Si inaugura (almeno nelle intenzioni) un nuovo rapporto pubblico privato, ispirato, come detto, alla fiducia, alla responsabilità, al maggior equilibrio, al dialogo. Maggiore apertura a forme di contrattazione flessibile, chiarimento delle norme sui settori speciali e sui Partenariati Pubblico Privati. Non si ha però quello shock normativo da più parti paventato.
Il testo, infatti, riprende l'articolato del Codice attualmente vigente e le normative derogatorie nel frattempo intervenute e, dunque, non possiamo dire di essere di fronte a una rivoluzione copernicana, salvo, come visto, che per l'impostazione. Gli obiettivi dichiarati sono quelli di accelerare, semplificare/ridurre il gold plating nell'affidamento dei contratti, introdurre misure a favore dei lavoratori e imprese.
Tutto positivo e attuabile? Non tutto.
Critica è la qualificazione delle stazioni appaltanti. Se si crede nella discrezionalità e nel risultato le amministrazioni devono essere preparate.

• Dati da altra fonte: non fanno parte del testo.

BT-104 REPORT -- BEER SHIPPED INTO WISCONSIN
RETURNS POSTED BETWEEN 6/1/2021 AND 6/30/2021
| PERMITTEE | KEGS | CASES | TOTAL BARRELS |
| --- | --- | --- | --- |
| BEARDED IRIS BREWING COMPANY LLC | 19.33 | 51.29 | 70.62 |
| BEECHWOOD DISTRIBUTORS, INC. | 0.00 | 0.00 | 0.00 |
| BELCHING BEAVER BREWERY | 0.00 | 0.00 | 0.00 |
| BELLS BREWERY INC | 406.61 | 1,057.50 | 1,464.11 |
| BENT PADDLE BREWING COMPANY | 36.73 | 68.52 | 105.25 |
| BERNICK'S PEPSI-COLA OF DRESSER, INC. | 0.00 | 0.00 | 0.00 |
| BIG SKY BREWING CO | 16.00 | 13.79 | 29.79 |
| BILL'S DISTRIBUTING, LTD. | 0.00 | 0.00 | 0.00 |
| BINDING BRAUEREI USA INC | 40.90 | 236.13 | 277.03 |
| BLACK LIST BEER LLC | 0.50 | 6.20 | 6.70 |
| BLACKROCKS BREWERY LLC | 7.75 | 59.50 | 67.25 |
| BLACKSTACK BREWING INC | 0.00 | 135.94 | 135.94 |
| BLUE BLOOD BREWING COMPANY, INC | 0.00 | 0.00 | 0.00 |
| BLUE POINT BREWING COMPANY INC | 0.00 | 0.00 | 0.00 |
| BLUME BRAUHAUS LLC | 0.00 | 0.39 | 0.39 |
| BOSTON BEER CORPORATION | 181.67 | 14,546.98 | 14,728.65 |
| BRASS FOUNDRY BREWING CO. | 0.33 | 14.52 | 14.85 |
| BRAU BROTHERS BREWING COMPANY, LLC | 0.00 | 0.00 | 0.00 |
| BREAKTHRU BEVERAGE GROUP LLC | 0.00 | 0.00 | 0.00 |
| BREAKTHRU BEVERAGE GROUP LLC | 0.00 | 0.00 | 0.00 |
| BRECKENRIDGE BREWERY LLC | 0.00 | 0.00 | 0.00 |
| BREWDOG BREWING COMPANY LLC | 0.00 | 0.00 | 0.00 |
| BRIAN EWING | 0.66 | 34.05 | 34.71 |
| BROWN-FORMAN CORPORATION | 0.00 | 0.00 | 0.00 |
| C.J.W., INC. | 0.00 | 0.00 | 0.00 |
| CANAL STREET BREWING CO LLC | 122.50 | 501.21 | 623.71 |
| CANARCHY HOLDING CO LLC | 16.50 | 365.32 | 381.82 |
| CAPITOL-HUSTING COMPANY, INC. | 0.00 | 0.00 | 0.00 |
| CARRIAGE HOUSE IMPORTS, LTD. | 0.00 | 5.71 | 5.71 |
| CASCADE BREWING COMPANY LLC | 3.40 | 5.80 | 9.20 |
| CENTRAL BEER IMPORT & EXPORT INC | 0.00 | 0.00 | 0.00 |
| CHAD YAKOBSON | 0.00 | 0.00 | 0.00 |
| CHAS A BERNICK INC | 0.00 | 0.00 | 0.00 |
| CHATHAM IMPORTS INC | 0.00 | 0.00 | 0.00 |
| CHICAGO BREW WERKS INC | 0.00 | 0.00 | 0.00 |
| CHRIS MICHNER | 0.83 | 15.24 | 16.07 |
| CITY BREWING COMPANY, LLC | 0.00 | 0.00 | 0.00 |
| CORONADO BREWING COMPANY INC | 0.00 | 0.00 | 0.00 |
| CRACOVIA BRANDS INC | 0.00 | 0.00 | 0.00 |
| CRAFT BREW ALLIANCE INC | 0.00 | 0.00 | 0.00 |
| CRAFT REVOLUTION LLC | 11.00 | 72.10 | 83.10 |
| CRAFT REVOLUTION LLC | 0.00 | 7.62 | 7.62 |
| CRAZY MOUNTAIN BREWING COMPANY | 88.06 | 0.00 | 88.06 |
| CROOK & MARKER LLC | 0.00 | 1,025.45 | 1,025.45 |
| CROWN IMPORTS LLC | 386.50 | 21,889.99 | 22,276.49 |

Diversamente il rischio è creare situazione di abuso.
Critica la completa digitalizzazione del processo di affidamento e della interoperabilità delle banche dati con una piena operatività del fascicolo virtuale dell'operatore economico. Senza di questi elementi molte innovazioni perdono efficacia.
Critica è la revisione prezzi, che in tempi di inflazione e caro prezzi va migliorata per garantire effettivamente l'equilibrio contrattuale.
Critica è la previsione sull'illecito professionale. Seppure si amplia il self cleanig e si chiariscono alcun punti dubbi, resta sempre il tema che le imprese non possono subire conseguenze disastrose per effetto, ad esempio, di meri provvedimenti cautelari che talvolta vengono anche ribaltati.
In conclusione, se gli aspetti critici non mancano, gli aspetti positivi della riforma, sul piano dei princìpi e degli scopi non possono che spingere per una sua immediata attuazione, garantendo anche una efficace governance estesa anche agli appalti di servizi. Da ultimo, se di un codice della fiducia dobbiamo parlare allora è venuto il tempo di cambiare nome all'Autorità di vigilanza del settore, non potendo associare ai contratti pubblici l'anticorruzione.